Görev Yönergesi:
Okuma parçasında Holiday filmi anlatılırken zaten çok sevildiği söylenen oyuncu kimdir?

Okuma Parçası:

Sunday, January 28, 2007

Tatil / Holiday - Tutku Oyunları / Little Children



Son zamanlarda izlediğim halen vizyonda olan iki filmi sizlerle paylaşmak istedim.

Holiday i aslında yılbaşından önce izlemiştim ama anca bahsedebiliyorum sizlere.. Son zamanlarda izlediğim en güzel, romantik ve duygu dolu bir film. Cameron Diaz'ı zaten çok severim, bu filmle bir kez daha sevdim. Jude Law'da oldukça yakışıklıydı hani :)

Bilgiler:
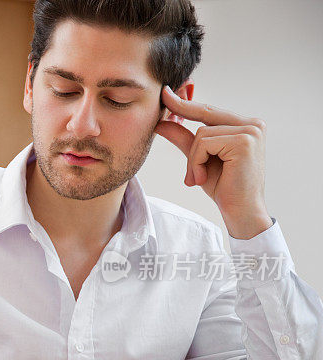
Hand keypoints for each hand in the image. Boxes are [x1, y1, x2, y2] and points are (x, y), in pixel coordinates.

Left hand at [155, 86, 272, 238]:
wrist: (239, 212)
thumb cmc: (223, 187)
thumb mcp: (199, 159)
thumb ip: (184, 139)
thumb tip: (161, 122)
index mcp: (245, 126)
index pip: (209, 111)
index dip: (186, 104)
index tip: (165, 93)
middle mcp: (252, 124)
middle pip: (204, 117)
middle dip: (187, 138)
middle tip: (171, 142)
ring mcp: (251, 130)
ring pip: (201, 133)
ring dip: (193, 160)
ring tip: (198, 179)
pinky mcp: (245, 141)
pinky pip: (204, 143)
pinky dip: (196, 162)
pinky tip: (203, 178)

Cevap Alanı:
Zaten çok sevildiği söylenen oyuncu Cameron Diaz'dır.